Do You Really Want to Reinvent Yourself?

All of us daydream at times about being a different person, having a different life: losing weight and being able to run a marathon; changing our career; starting a family; travelling the world. If these type of thoughts and feelings persist beyond the normal 5-minute stare off into space and become persistent and even invasive, perhaps it is time to thing about what they mean? Do you really want to reinvent yourself? Before you can reshape your future, you need to be brutally honest about your present. How much will you need to change to achieve the reinvention you desire? Do you have it in you? Looking at the evidence from those who have succeeded in realising their dreams can give us an insight into what it really necessary. Consider these crucial questions from the experts before you move ahead:

Does your goal match your values?

You may have fallen in love with the idea of building your own house, but are you truly a do-it-yourselfer? If your goal doesn’t match your values, you’ll have less motivation to work toward it, and will feel less fulfilled even if you achieve it.

Does it conflict with other priorities in your life?

Committing yourself to reaching the corner office may bring prestige, but it could also take time away from relationships and hobbies. Consider the sacrifices you’ll have to make, and know what you’re willing to set aside before starting out.

Will you be able to pursue it long-term, and for the right reasons?

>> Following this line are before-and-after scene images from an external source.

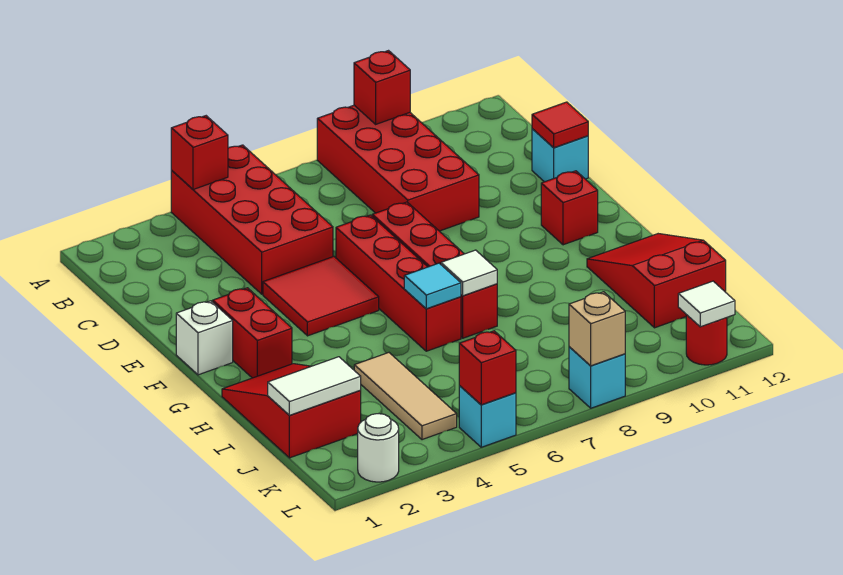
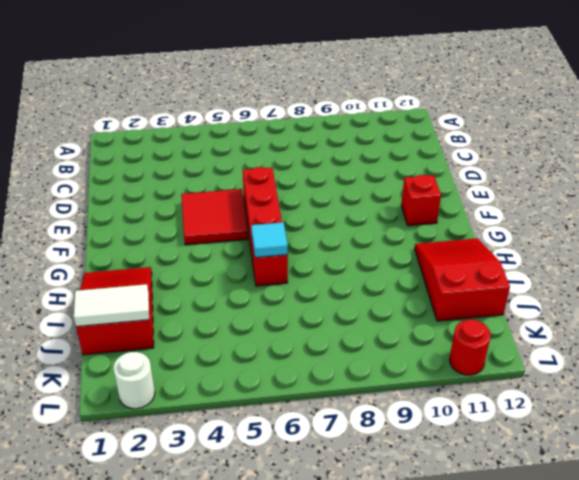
none -> red brick A4:D5 level 1
none -> red brick A8:D9 level 1
none -> cyan brick D12 level 1

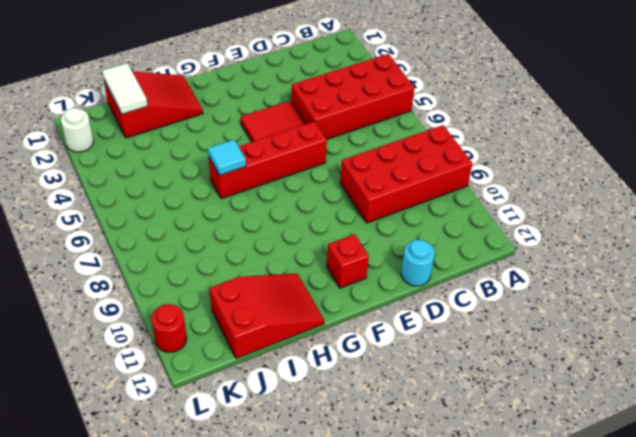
cyan round brick D12 level 1 -> cyan brick D12 level 1
none -> red brick E7:H7 level 1
none -> white brick F1 level 1
none -> red brick F2:G2 level 1

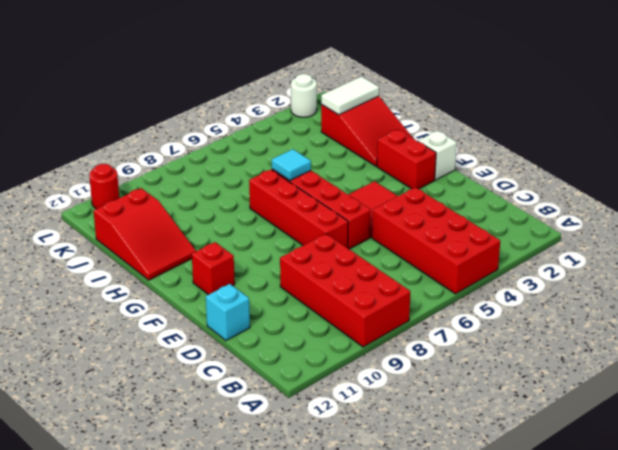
none -> tan tile I4:K4 level 1
none -> cyan brick L5 level 1
none -> cyan brick L8 level 1

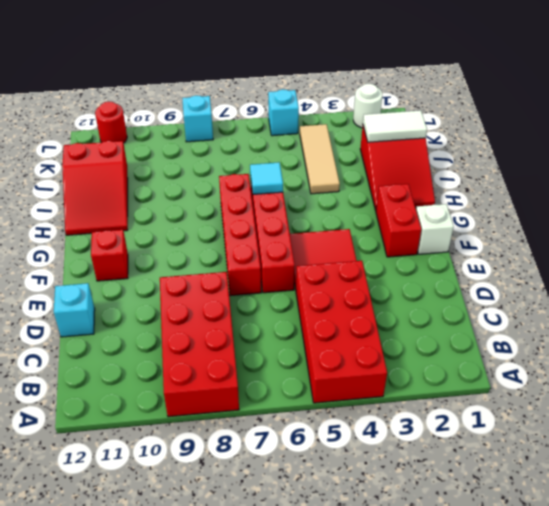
none -> red brick A4 level 2
none -> red brick A9 level 2
none -> red tile D12 level 2

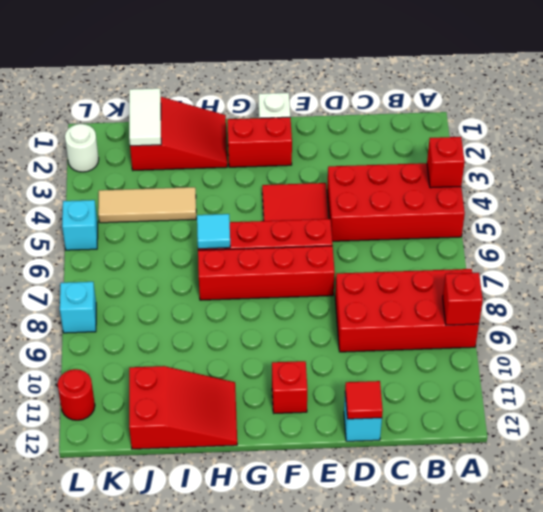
none -> white tile H7 level 2
none -> red brick L5 level 2
none -> tan brick L8 level 2

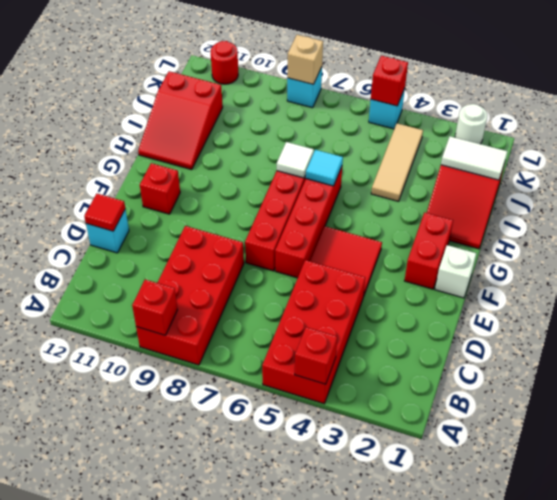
none -> white tile L11 level 2

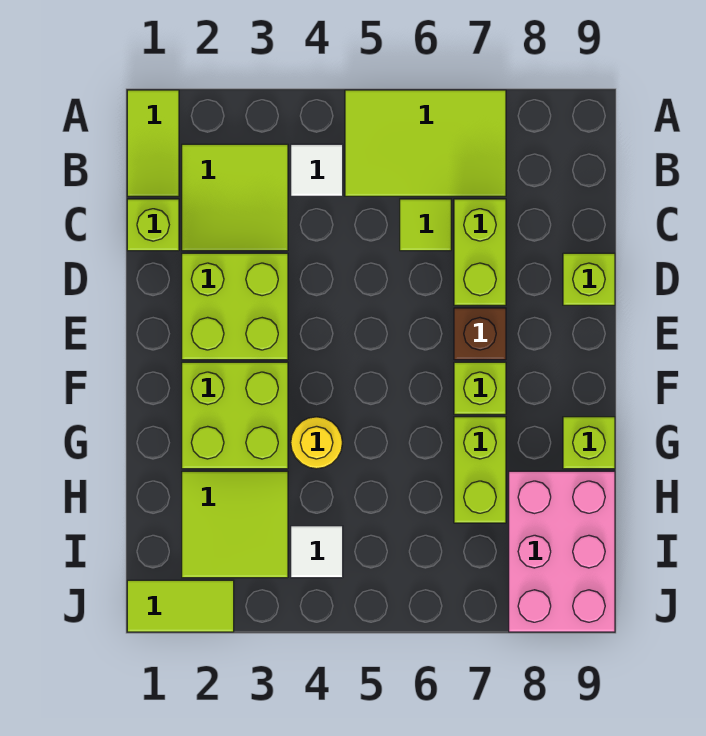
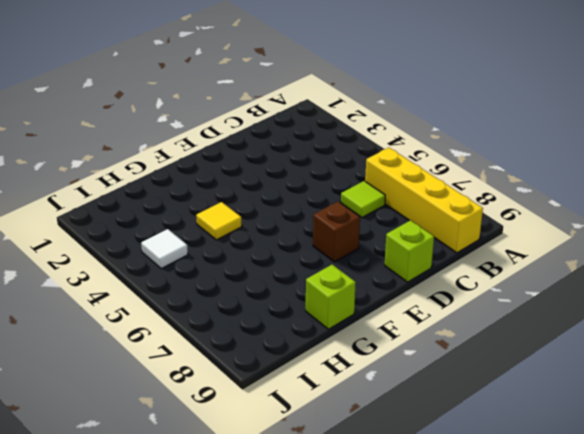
yellow brick B6:B9 level 1 -> lime tile A5:B7 level 1
yellow tile G4 level 1 -> yellow round brick G4 level 1
none -> lime tile A1:B1 level 1
none -> lime tile B2:C3 level 1
none -> white tile B4 level 1

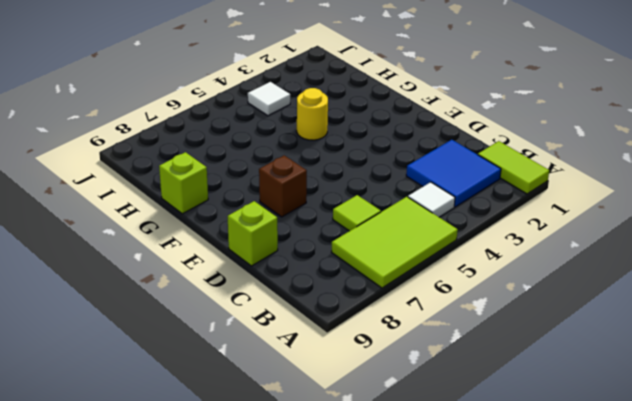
blue tile B2:C3 level 1 -> lime tile B2:C3 level 1
none -> lime brick C1 level 1
none -> lime brick C7:D7 level 1
none -> lime brick D2:E3 level 1

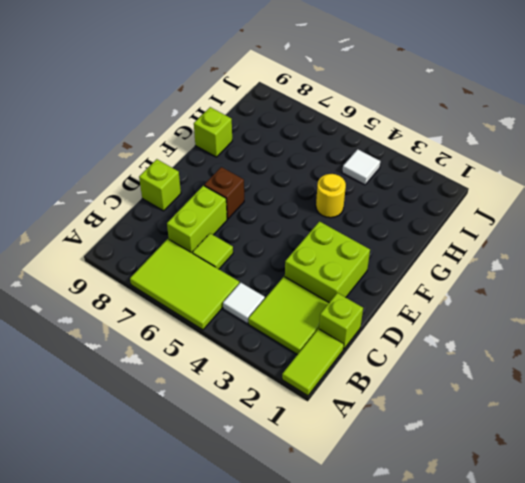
none -> lime brick F2:G3 level 1
none -> lime brick F7 level 1
none -> lime brick G7:H7 level 1

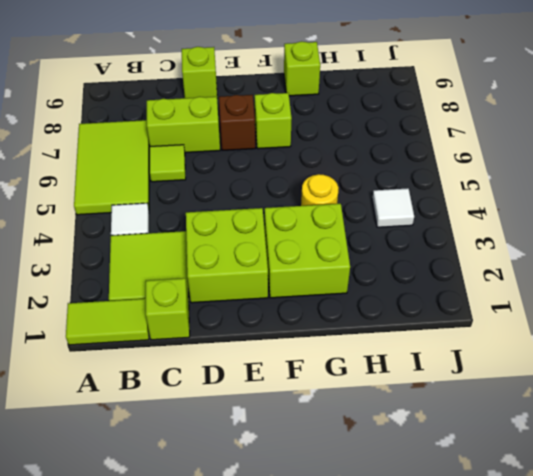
none -> lime brick G7:H7 level 1
none -> lime tile H2:I3 level 1
none -> pink brick H8:J9 level 1

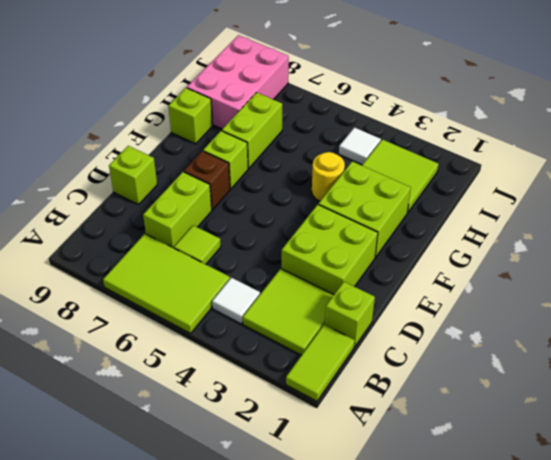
none -> lime tile J1:J2 level 1

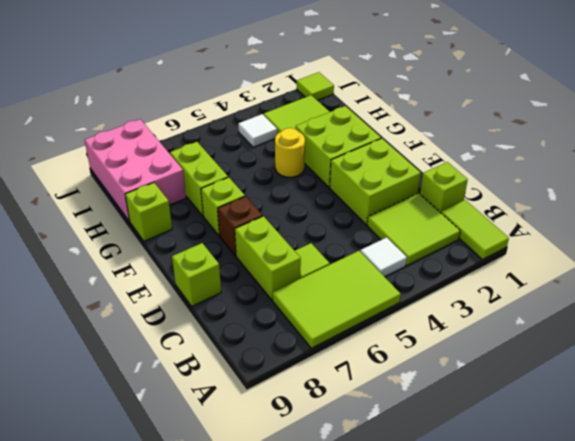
lime tile J1 level 1 -> lime tile J1:J2 level 1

When you know who you are, you can recognize what you need to overcome to keep your personality from blocking your dreams. For example, if you can’t stand failure, you might persist even when you should stop.

Can you gain satisfaction from each step?

If the actions you take to move towards your goal give you pleaseure in themselves, you will gain satisfaction from your efforts even if you never fully attain your objective.

Are you sure you want it?

Force yourself to envision your future, keeping in mind our tendency to revert to a baseline level of happiness even after success. Will the suburban mansion really be better than your city rental once you factor in the daily commute, the weekly lawn-mowing, and the monthly mortgage? Talk it out with those who know you best and can imagine your future self nearly as well as you can.

Is achieving it within your control?

If you can take specific, practical actions to reach your goal, you’re in good shape. If it will require winning a contest, or overcoming challenges like health or geography, think twice.

And, last of all, if you find that going through these questions puts you off, perhaps it is time to think about what you are getting from holding on to a dream that you don’t really want to achieve. Is it a distraction from the rest of your life?